A 1967 Pontiac GTO was stolen in Huntsville, Alabama in September, 1968. Defendant was first connected with the stolen vehicle by Officer Summers of the Nashville Police Department who testified that, in November, 1968, he gave chase to an automobile in Nashville in connection with a traffic violation; that, when the automobile was finally stopped, four occupants, including defendant, jumped from the car and fled on foot; and that defendant alighted from the driver's side of the car and was the only occupant apprehended. Subsequent investigation revealed that this automobile was the one previously stolen in Huntsville.


Government witness James Scruggs testified on direct examination that he had seen the defendant driving a 1967 Pontiac GTO in Huntsville in September, 1968. However, Scruggs denied that he had ridden with defendant from Huntsville to Nashville in the stolen car or that defendant had admitted to him that he stole the car.
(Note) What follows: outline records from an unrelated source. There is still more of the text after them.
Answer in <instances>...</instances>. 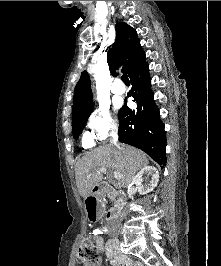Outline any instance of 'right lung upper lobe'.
<instances>
[{
  "mask_svg": "<svg viewBox=\"0 0 221 266\" xmlns=\"http://www.w3.org/2000/svg\"><path fill=\"white\" fill-rule=\"evenodd\" d=\"M145 60V53L140 45L136 30L127 23H117L116 40L113 49L109 50L107 54L110 72L114 74L120 66H123L122 73L129 76ZM93 104L90 77L86 71H83L74 90L73 117L91 111Z\"/></svg>",
  "mask_w": 221,
  "mask_h": 266,
  "instance_id": "1",
  "label": "right lung upper lobe"
}]
</instances>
Following cross-examination of Scruggs by defense counsel, the government claimed surprise and had Scruggs declared a hostile witness. After laying the proper foundation, the government called FBI Agent Marx who testified that Scruggs had previously stated to him that he had ridden from Huntsville to Nashville with defendant and that defendant had admitted to Scruggs that he had stolen the car. FBI Agent Norwood corroborated the testimony of Agent Marx.


Defense counsel's objection to the admission of Agent Marx's testimony as hearsay was overruled on the ground the evidence was "competent for the purposes of rebuttal." No specific cautionary instruction was requested or given. In the charge to the jury, the trial court did instruct that a witness could be impeached either by establishing testimonial contradictions through cross-examination or by showing that the witness had testified in a manner inconsistent with statements previously made by him. The jury was further instructed that, if they found that any witness had been impeached by either of these two methods, it was within their discretion to disregard his testimony.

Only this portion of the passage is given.